Please reproduce the entries that follow, keeping each word intact.

##### PROVIDED DATA

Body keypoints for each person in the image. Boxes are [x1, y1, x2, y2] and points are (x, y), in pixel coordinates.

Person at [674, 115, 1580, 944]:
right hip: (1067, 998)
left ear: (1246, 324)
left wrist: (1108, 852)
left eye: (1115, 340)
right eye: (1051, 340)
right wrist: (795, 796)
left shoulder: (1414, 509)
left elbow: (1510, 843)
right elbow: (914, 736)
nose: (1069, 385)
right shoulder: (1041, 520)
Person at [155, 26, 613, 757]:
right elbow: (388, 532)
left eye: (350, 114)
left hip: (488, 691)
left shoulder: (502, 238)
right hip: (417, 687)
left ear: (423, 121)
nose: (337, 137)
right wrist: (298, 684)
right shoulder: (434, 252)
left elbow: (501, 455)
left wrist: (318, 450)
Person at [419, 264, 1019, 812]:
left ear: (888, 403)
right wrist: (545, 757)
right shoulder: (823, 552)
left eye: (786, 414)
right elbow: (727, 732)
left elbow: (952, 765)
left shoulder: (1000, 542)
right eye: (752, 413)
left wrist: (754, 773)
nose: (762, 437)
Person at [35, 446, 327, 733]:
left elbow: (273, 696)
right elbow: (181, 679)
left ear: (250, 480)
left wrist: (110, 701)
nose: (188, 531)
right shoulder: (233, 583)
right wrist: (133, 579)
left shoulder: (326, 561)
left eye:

##########

__WRITTEN SOLUTION__:
Body keypoints for each person in the image. Boxes are [x1, y1, x2, y2] and points are (x, y), in pixel coordinates.

Person at [674, 115, 1580, 944]:
right hip: (1067, 998)
left ear: (1246, 324)
left wrist: (1108, 852)
left eye: (1115, 340)
right eye: (1051, 340)
right wrist: (795, 796)
left shoulder: (1414, 509)
left elbow: (1510, 843)
right elbow: (914, 736)
nose: (1069, 385)
right shoulder: (1041, 520)
Person at [155, 26, 613, 757]:
right elbow: (388, 532)
left eye: (350, 114)
left hip: (488, 691)
left shoulder: (502, 238)
right hip: (417, 687)
left ear: (423, 121)
nose: (337, 137)
right wrist: (298, 684)
right shoulder: (434, 252)
left elbow: (501, 455)
left wrist: (318, 450)
Person at [419, 264, 1019, 812]:
left ear: (888, 403)
right wrist: (545, 757)
right shoulder: (823, 552)
left eye: (786, 414)
right elbow: (727, 732)
left elbow: (952, 765)
left shoulder: (1000, 542)
right eye: (752, 413)
left wrist: (754, 773)
nose: (762, 437)
Person at [35, 446, 327, 733]:
left elbow: (273, 696)
right elbow: (181, 679)
left ear: (250, 480)
left wrist: (110, 701)
nose: (188, 531)
right shoulder: (233, 583)
right wrist: (133, 579)
left shoulder: (326, 561)
left eye:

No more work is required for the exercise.